▶ Task prompt: Please pull out the lines of the listing below, starting with the line that contains "б апликације Управе" and going on through the final line of the listing, and reproduce them word for word. Leave the picture markers out of your answer.

▶ Dataset excerpts:
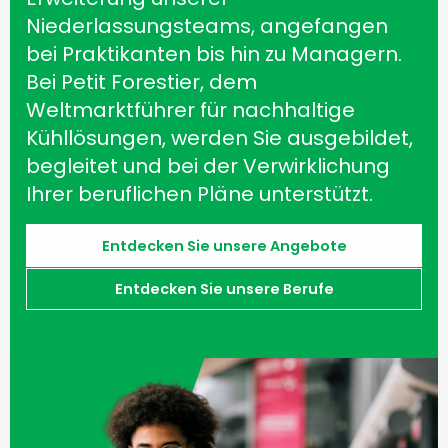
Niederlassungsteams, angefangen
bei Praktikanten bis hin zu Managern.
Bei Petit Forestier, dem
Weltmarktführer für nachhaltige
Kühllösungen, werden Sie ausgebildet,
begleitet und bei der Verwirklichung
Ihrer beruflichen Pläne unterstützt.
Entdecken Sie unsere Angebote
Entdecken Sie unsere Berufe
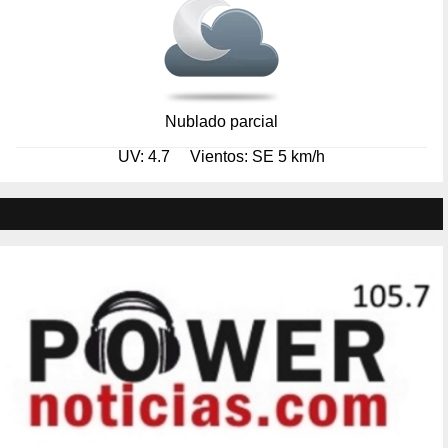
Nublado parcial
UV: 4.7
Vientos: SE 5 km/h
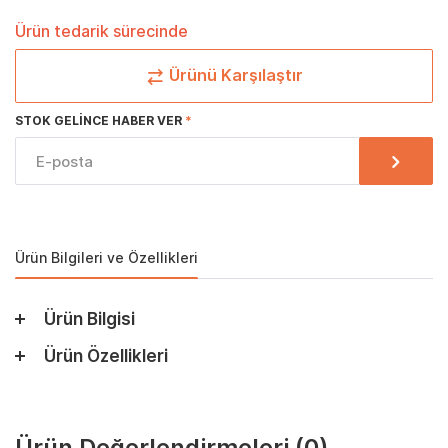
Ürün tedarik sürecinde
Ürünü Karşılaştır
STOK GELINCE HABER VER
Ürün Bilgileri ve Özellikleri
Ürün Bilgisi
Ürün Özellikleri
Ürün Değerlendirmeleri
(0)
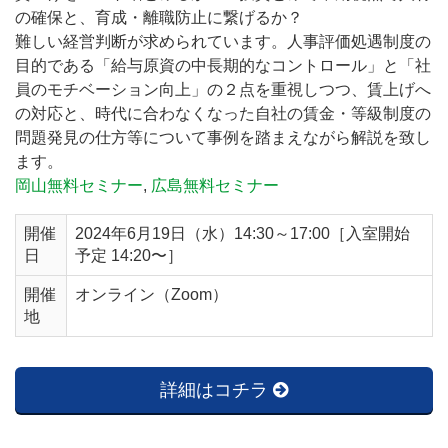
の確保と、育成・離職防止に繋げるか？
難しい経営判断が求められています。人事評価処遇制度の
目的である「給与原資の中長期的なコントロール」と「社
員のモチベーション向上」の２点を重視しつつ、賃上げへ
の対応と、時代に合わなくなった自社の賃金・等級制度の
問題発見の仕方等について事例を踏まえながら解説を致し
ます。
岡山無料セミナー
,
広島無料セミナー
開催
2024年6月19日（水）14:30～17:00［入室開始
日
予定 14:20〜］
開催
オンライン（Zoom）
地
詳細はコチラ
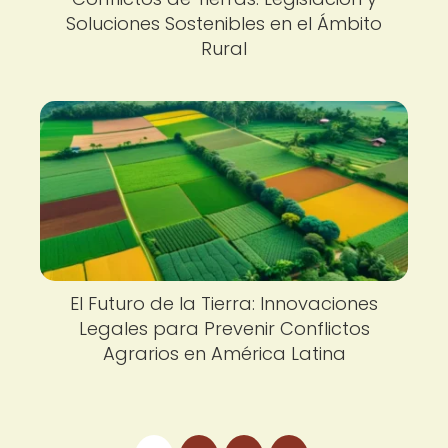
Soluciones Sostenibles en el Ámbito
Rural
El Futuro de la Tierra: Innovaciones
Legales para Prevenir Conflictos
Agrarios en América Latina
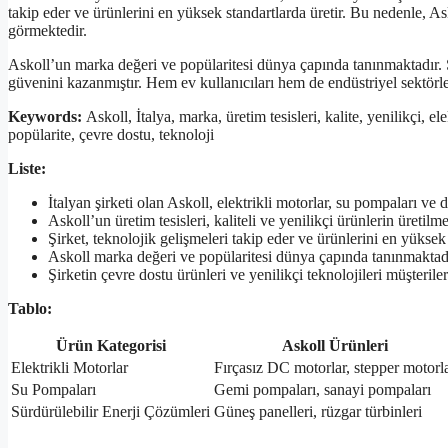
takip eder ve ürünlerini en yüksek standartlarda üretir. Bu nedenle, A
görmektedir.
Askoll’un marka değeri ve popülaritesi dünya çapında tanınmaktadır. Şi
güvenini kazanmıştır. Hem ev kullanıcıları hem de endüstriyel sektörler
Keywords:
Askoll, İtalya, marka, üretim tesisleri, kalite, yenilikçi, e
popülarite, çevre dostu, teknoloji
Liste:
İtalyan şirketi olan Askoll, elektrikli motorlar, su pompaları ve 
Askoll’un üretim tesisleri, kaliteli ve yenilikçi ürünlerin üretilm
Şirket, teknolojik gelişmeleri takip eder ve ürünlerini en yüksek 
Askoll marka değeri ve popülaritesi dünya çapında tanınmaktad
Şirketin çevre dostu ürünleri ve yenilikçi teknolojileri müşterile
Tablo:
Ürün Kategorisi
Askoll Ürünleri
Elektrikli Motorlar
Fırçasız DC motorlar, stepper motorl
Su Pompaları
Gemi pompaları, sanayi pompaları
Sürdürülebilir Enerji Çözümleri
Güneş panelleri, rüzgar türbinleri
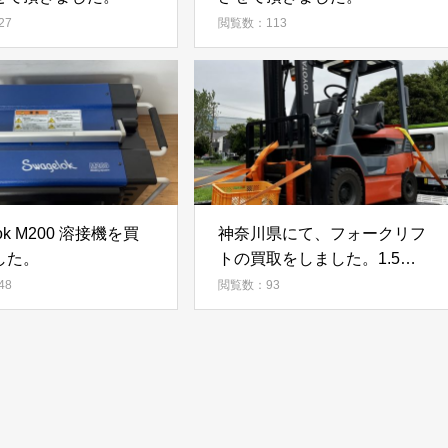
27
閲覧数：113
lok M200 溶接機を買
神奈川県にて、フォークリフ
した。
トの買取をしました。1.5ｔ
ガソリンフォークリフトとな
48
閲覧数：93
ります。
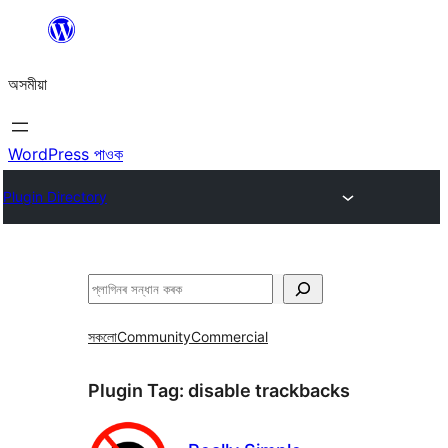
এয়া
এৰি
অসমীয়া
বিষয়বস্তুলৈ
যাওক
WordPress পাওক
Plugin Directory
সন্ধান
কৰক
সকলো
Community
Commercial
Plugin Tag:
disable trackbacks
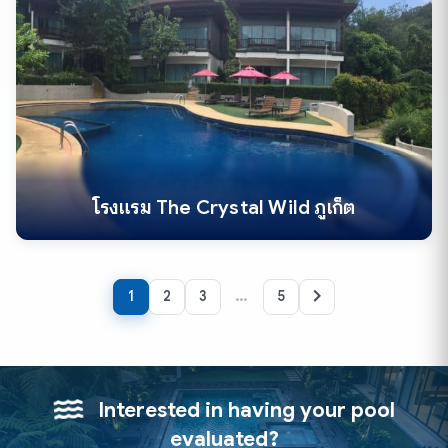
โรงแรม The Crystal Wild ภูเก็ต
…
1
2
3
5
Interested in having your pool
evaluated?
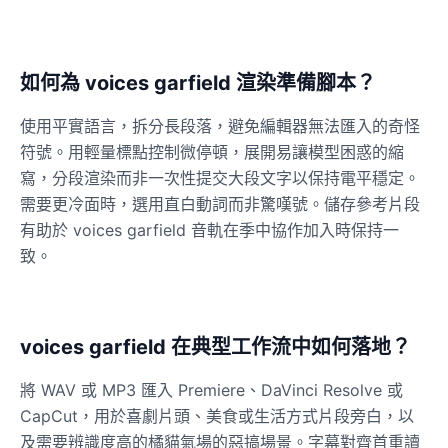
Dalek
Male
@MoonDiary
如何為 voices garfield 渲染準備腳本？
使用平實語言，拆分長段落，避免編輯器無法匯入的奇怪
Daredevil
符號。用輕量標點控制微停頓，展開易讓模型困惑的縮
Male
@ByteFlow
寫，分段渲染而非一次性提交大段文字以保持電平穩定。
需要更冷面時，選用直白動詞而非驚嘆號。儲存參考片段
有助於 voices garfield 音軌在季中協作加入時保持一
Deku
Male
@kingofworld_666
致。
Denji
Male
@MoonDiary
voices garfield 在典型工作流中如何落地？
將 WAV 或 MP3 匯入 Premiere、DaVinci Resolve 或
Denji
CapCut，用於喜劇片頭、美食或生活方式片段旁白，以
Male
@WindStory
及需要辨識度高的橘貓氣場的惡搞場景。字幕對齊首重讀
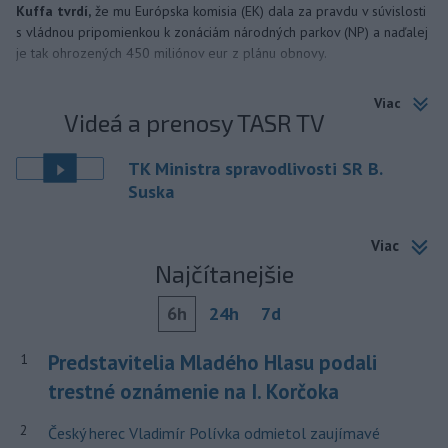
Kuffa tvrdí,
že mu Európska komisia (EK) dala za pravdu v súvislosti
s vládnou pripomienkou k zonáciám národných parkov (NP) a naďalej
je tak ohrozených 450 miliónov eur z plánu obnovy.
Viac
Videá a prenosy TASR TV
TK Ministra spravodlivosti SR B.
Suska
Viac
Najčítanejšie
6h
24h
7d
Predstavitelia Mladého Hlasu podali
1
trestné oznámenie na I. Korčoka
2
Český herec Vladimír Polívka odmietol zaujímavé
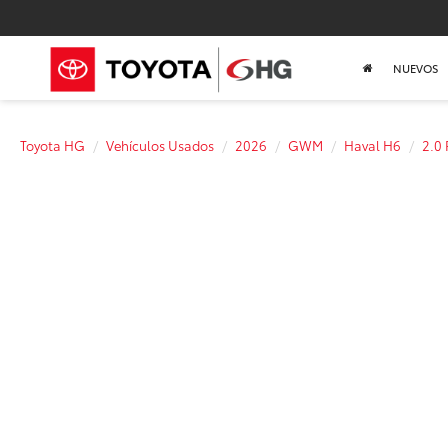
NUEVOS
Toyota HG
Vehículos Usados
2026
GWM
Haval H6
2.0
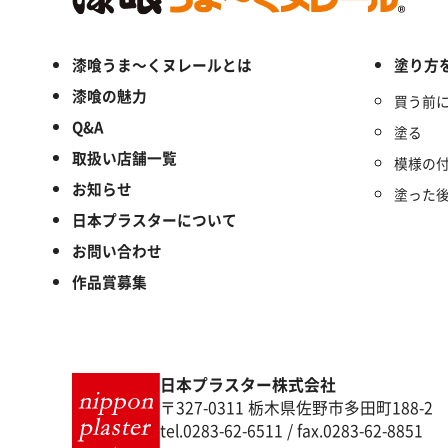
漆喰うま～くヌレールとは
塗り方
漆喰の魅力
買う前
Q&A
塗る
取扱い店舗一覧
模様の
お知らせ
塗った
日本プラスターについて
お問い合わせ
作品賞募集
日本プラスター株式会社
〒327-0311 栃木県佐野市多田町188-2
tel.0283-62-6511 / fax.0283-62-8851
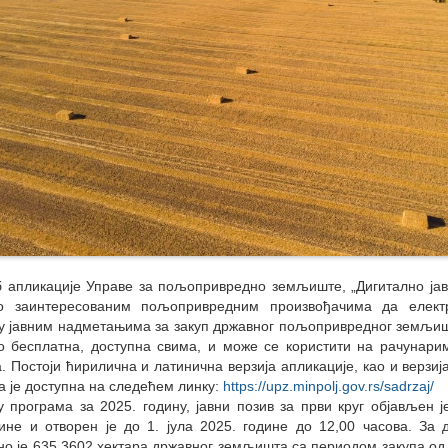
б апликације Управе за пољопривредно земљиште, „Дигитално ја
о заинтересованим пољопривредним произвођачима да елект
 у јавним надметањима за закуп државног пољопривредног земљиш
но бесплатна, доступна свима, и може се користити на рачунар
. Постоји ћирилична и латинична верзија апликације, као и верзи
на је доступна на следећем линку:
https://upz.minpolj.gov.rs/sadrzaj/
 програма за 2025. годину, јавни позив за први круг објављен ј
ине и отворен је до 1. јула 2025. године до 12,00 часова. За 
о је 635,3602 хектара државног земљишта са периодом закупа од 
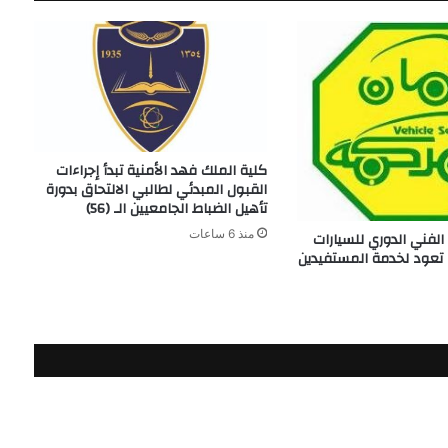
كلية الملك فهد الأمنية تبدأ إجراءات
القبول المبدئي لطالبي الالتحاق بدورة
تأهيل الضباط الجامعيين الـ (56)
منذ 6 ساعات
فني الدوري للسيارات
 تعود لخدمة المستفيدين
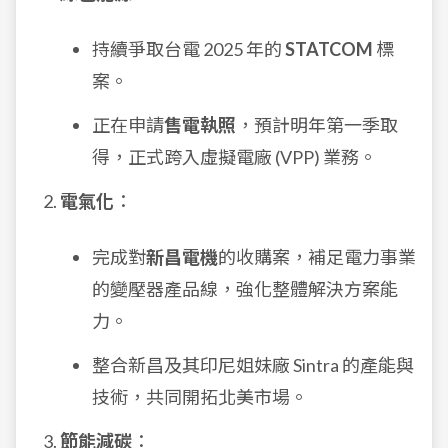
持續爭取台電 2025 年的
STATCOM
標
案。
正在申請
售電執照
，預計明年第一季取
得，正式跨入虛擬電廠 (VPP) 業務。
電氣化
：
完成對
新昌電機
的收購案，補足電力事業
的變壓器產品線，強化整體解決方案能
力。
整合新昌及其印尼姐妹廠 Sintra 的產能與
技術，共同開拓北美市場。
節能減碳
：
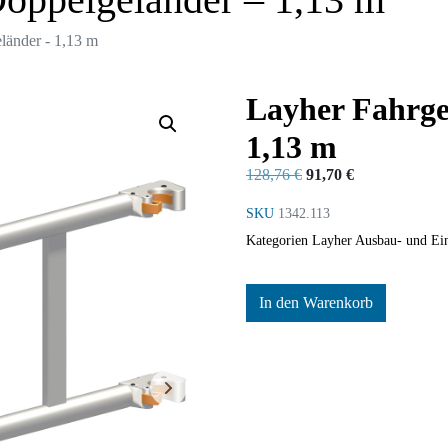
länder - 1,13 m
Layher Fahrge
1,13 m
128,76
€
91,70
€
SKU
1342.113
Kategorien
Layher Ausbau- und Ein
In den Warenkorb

▶ Completed task:
б апликације Управе за пољопривредно земљиште, „Дигитално ја
о заинтересованим пољопривредним произвођачима да елект
 у јавним надметањима за закуп државног пољопривредног земљиш
но бесплатна, доступна свима, и може се користити на рачунар
. Постоји ћирилична и латинична верзија апликације, као и верзи
на је доступна на следећем линку:
https://upz.minpolj.gov.rs/sadrzaj/
 програма за 2025. годину, јавни позив за први круг објављен ј
ине и отворен је до 1. јула 2025. године до 12,00 часова. За 
о је 635,3602 хектара државног земљишта са периодом закупа од 
كلية الملك فهد الأمنية تبدأ إجراءات
القبول المبدئي لطالبي الالتحاق بدورة
تأهيل الضباط الجامعيين الـ (56)
منذ 6 ساعات
فني الدوري للسيارات
 تعود لخدمة المستفيدين
持續爭取台電 2025 年的
STATCOM
標
案。
正在申請
售電執照
，預計明年第一季取
得，正式跨入虛擬電廠 (VPP) 業務。
電氣化
：
完成對
新昌電機
的收購案，補足電力事業
的變壓器產品線，強化整體解決方案能
力。
整合新昌及其印尼姐妹廠 Sintra 的產能與
技術，共同開拓北美市場。
節能減碳
：
länder - 1,13 m
Layher Fahrge
1,13 m
128,76
€
91,70
€
SKU
1342.113
Kategorien
Layher Ausbau- und Ein
In den Warenkorb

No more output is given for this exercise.